DeepSeek's R1 lands on the open web and the frontier-AI cost curve flinches
A Chinese lab few in the West had been watching closely shipped a reasoning model competitive with OpenAI's o1 and a paper claiming it had been trained for under six million dollars. The market reaction was less about the model and more about what the model implied.

On 20 January 2025, DeepSeek, a research lab spun out of the Hangzhou-based hedge fund High-Flyer, published the weights and a technical report for R1, a reasoning model. The paper claimed the model had been trained with reinforcement learning on top of an open-source base model, on a cluster of approximately two thousand H800 GPUs, at a total compute cost the report put at under six million US dollars.
The capabilities, on the benchmarks reported, were comparable to OpenAI's o1, the reasoning model the American lab had launched at premium pricing the previous September. R1 ran on consumer hardware in quantised form, was released under an MIT licence, and was free to use through DeepSeek's chat product, which briefly topped the iOS App Store in the United States within a week of release.

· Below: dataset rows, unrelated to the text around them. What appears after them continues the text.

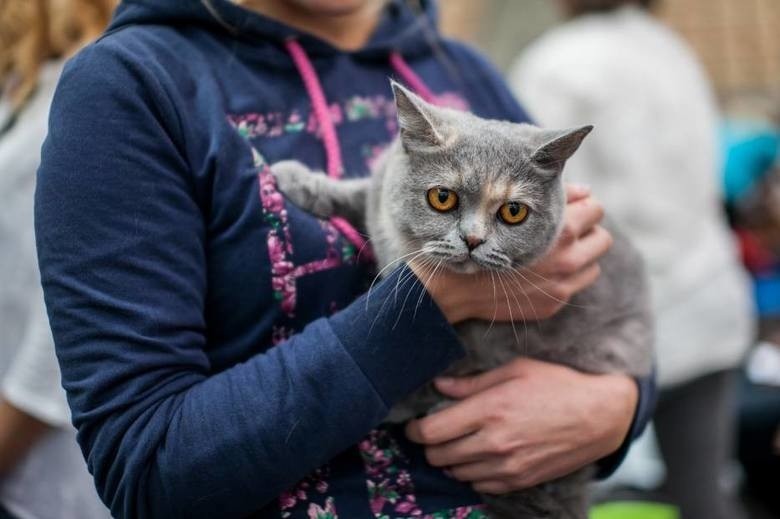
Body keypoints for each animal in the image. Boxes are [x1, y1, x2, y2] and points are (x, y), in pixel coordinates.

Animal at [272, 82, 656, 519]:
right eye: (442, 197)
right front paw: (296, 178)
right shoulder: (380, 193)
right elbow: (362, 192)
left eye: (513, 211)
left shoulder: (493, 343)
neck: (399, 248)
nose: (473, 239)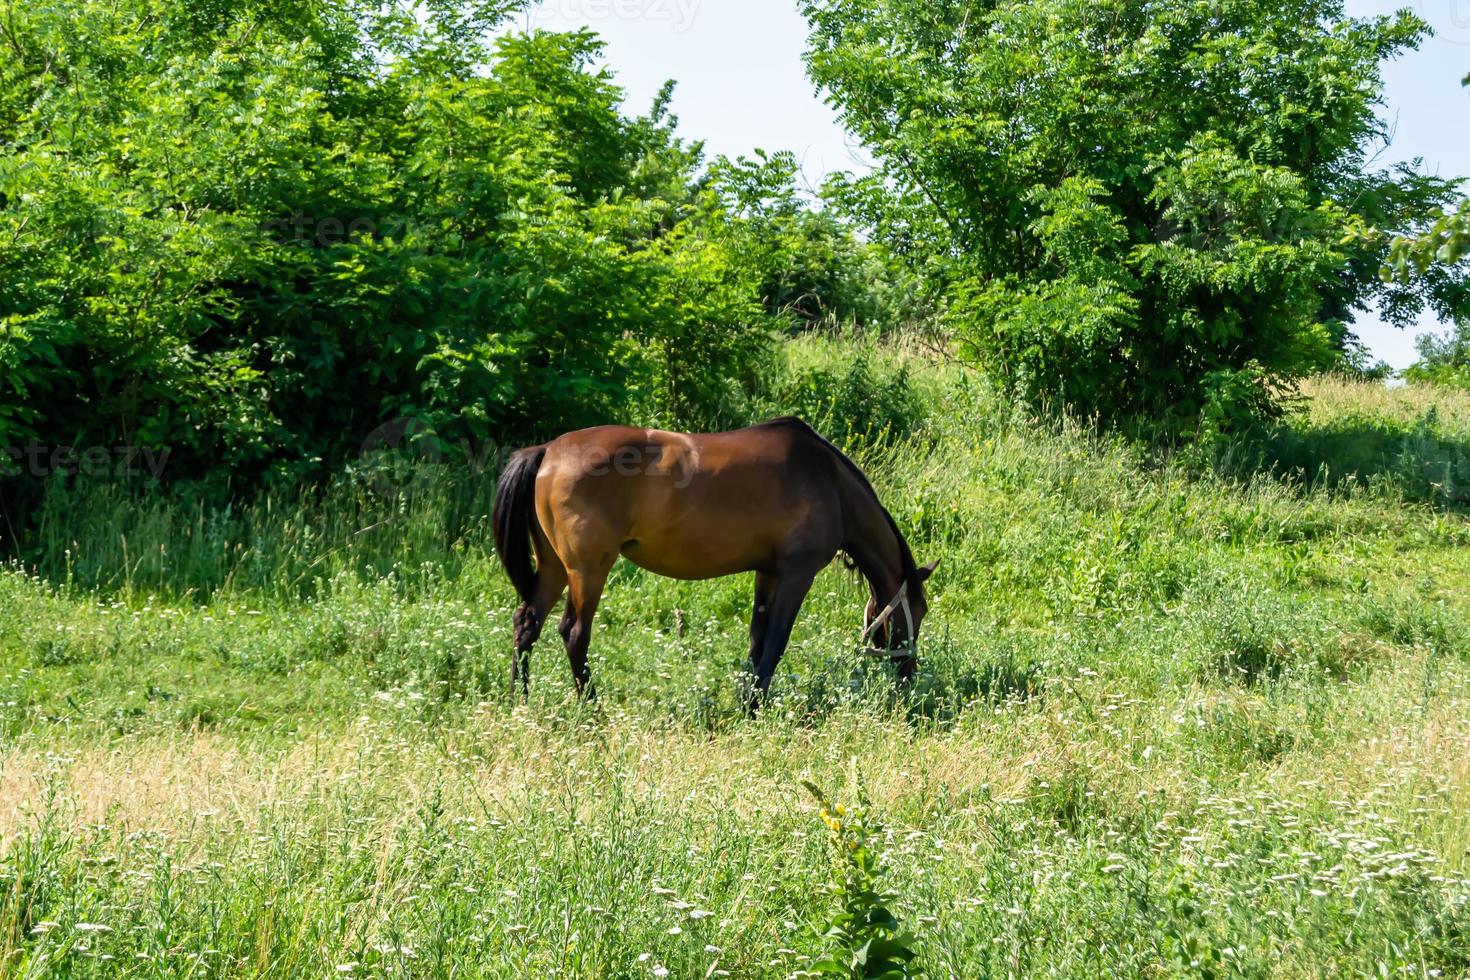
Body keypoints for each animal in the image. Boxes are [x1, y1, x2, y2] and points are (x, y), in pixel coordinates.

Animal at [488, 417, 934, 708]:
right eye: (919, 610)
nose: (908, 674)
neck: (831, 485)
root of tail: (547, 451)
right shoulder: (796, 575)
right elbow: (775, 642)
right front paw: (754, 709)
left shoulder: (767, 573)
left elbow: (757, 642)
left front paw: (747, 699)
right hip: (588, 570)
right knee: (574, 633)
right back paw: (592, 708)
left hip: (553, 568)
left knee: (526, 624)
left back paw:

A market reaction nobody expected
On Monday 27 January, the trading day after the release went viral, the Nasdaq Composite fell 3.1 per cent and Nvidia's market capitalisation dropped by approximately 600 billion US dollars in a single session, the largest single-day market-cap loss for any company in US stock-market history at that point. As reported by Bloomberg and the Financial Times, the move was driven by a sudden investor reassessment of the AI infrastructure capex thesis, which had assumed continually rising compute requirements.
It was not the model that moved the market. It was the report's bill of materials.
The numbers, scrutinised
The six-million-dollar figure was, in the days that followed, picked apart. As MIT Technology Review and The Information detailed in follow-up reporting, the figure covered only the final reinforcement-learning post-training run, not the cost of the base model, the data, the prior research that informed the recipe, or the depreciation on the GPU cluster, which DeepSeek's parent company had built up over years of quant trading. By comparable accounting, frontier models from US labs had not, in fact, cost the hundreds of millions of dollars sometimes claimed in the popular press, either.
The deeper point, made forcefully by Naomi Adekoya in her Substack the following week, was about pace. The gap between a publicly available frontier capability in San Francisco and a publicly available frontier capability with downloadable weights from Hangzhou had compressed from years to months. Whether or not the precise training-cost figure was right, the shape of the cost curve had changed visibly enough for markets to price it.